Regionprovider Region ID fetching optimisation #1202

Merged
merged 9 commits into from Jan 5, 2016

Projects

None yet

3 participants

@stevage
Contributor
stevage commented Dec 22, 2015

This PR includes two separate optimisations:

  1. Maintaining an index of pre-computed codes for fast matching
  2. Allowing the use of server-side JSON instead of fetching IDs from WFS. The WFS method is still available as a fallback.
stevage added some commits Dec 22, 2015
@stevage stevage Use precomputed JSON lists of feature IDs to speed up region mapping. faed327
@stevage stevage Refactor RegionProvider region ID fetching so WFS and JSON methods pl…
…ay nicely.
b423452
@stevage stevage added a commit to TerriaJS/nationalmap that referenced this pull request Dec 22, 2015
@stevage stevage Use pre-generated lists of region IDs, supported by TerriaJS/terriajs… f602eac
stevage and others added some commits Dec 22, 2015
@stevage stevage Include SA1 test file, with all 55,000 SA1s.
456fbca
@kring kring Merge remote-tracking branch 'origin/master' into regionprovider-fidList
0f96784
@RacingTadpole RacingTadpole commented on the diff Dec 23, 2015
test/Models/RegionProviderSpec.js
@@ -26,9 +25,8 @@ beforeEach(function() {
describe('RegionProvider', function() {
it('parses WFS xml correctly', function(done) {
- loadText('test/csv/mini_ced.xml').then(function(xml) {
- ced.loadRegionsFromXML(xml);
- expect(ced.regions.length).toEqual(6);
+ ced.loadRegionIDs().then(function(json) {
@RacingTadpole
RacingTadpole Dec 23, 2015 Member

This isn't really a comment on your commit, but on the existing code - can you set it up so the unit tests didn't go off to a server at all, eg. using a spy? (eg. see ArcGisMapServerCatalogItemSpec)

@RacingTadpole
RacingTadpole Dec 23, 2015 Member

btw @kring's doing some cool work on this right now using sinon.fakeServer.create(), to solve the problem of failing unit tests on IE9 (which cannot load data from the region mapping server without a proxy).

@stevage
stevage Dec 23, 2015 Contributor

Yeah, good idea.

@RacingTadpole RacingTadpole and 1 other commented on an outdated diff Dec 23, 2015
lib/Map/RegionProvider.js
@@ -116,6 +117,17 @@ var RegionProvider = function(regionType, properties) {
* @type {Object}
*/
this._idIndex = {};
+
+ /**
+ * The URL of a pre-generated JSON file containing just a long list of IDs for a given
+ * layer attribute, in the order of ascending feature IDs (fids). If defined, it will
+ * be used in preference to requesting those attributes from the WFS server.
+ * @type {String}
+ */
+ this.regionIdList = properties.regionIdList;
+
+
+
@RacingTadpole
RacingTadpole Dec 23, 2015 Member

I like the way Cesium uses jsdoc to specify which options are allowed, eg. https://github.com/TerriaJS/cesium/blob/master/Source/Core/CylinderGeometry.js#L53 - would it be worth doing this for properties here?

@stevage
stevage Dec 23, 2015 Contributor

OIC, documenting the properties as constructor parameters rather than on the individual statements that set them. I like it - but I think the style I followed is the one we mostly use. Thoughts, @kring ?
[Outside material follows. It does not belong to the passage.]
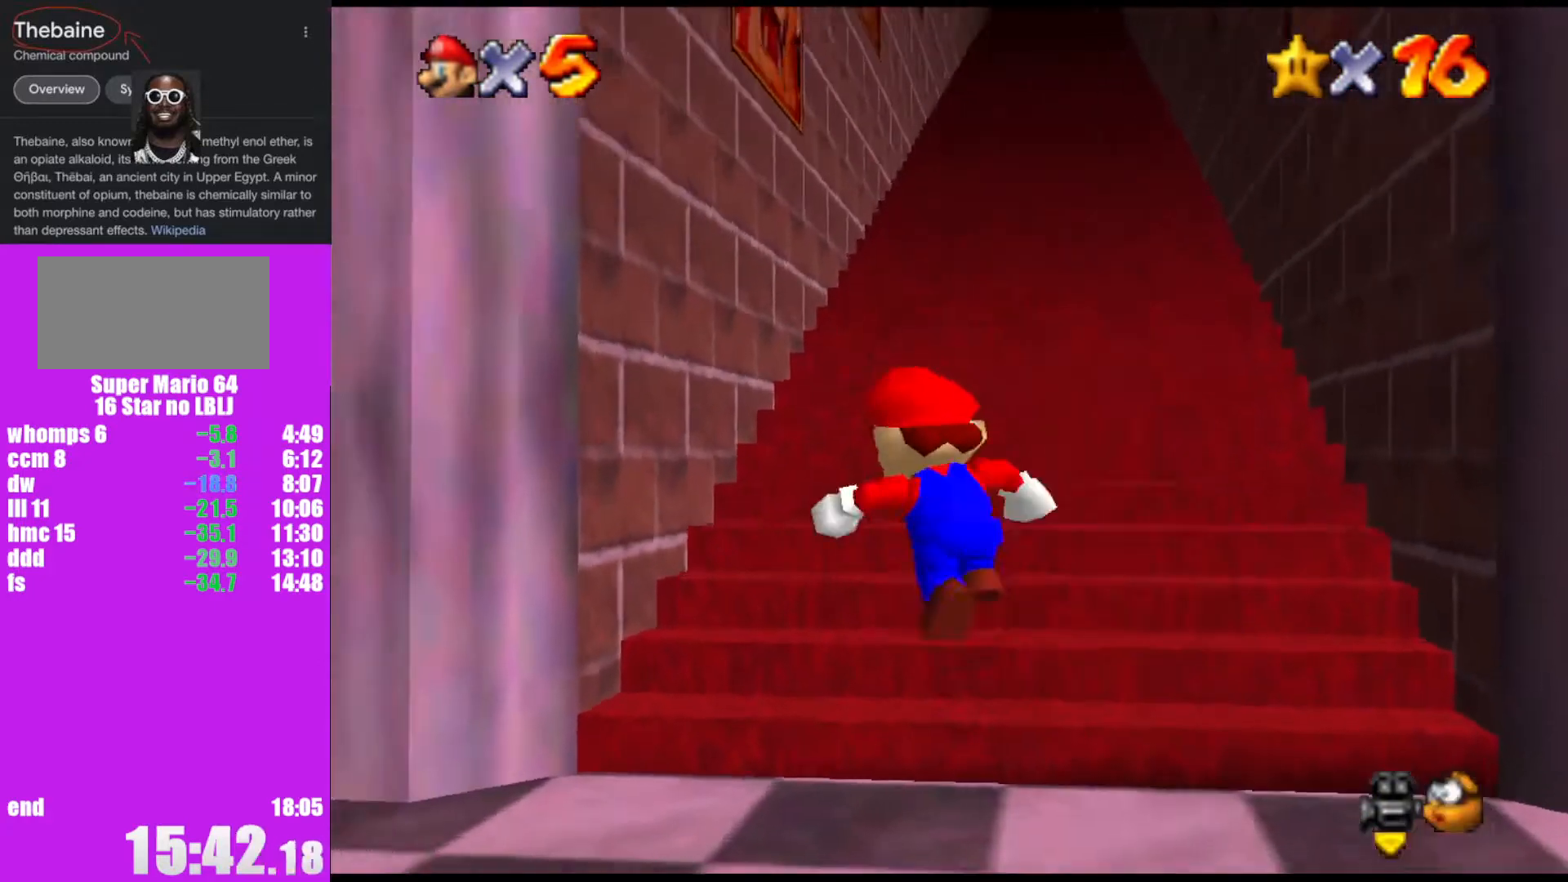
{"buttons": [], "left_stick": "right", "events": [[67, "left_stick", "center"], [200, "left_stick", "right"]]}
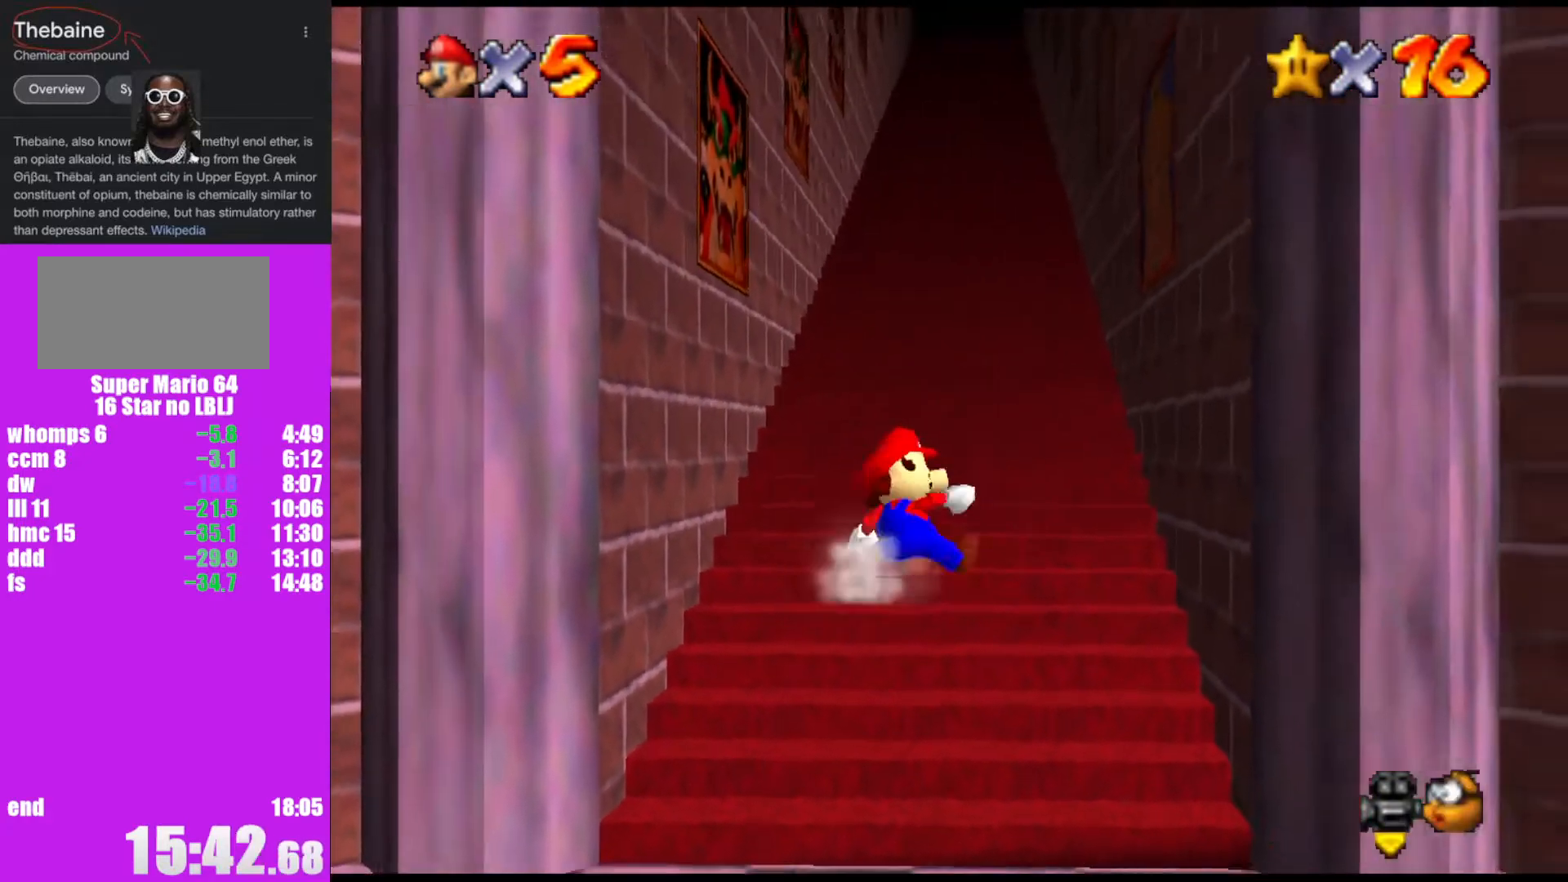
{"buttons": [], "left_stick": "center", "events": [[33, "left_stick", "center"]]}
@RacingTadpole RacingTadpole and 1 other commented on an outdated diff Dec 23, 2015
lib/Map/RegionProvider.js
@@ -116,6 +117,17 @@ var RegionProvider = function(regionType, properties) {
* @type {Object}
*/
this._idIndex = {};
+
+ /**
+ * The URL of a pre-generated JSON file containing just a long list of IDs for a given
+ * layer attribute, in the order of ascending feature IDs (fids). If defined, it will
+ * be used in preference to requesting those attributes from the WFS server.
+ * @type {String}
+ */
+ this.regionIdList = properties.regionIdList;
@RacingTadpole
RacingTadpole Dec 23, 2015 Member

A nit-picky suggestion - it's potentially confusing to have something whose name ends in List actually be a URL (ie a String) - could you change this to this.regionIdListUrl or something similar?

@RacingTadpole
RacingTadpole Dec 23, 2015 Member

Actually on closer examination, am I right that this URL returns a json object eg.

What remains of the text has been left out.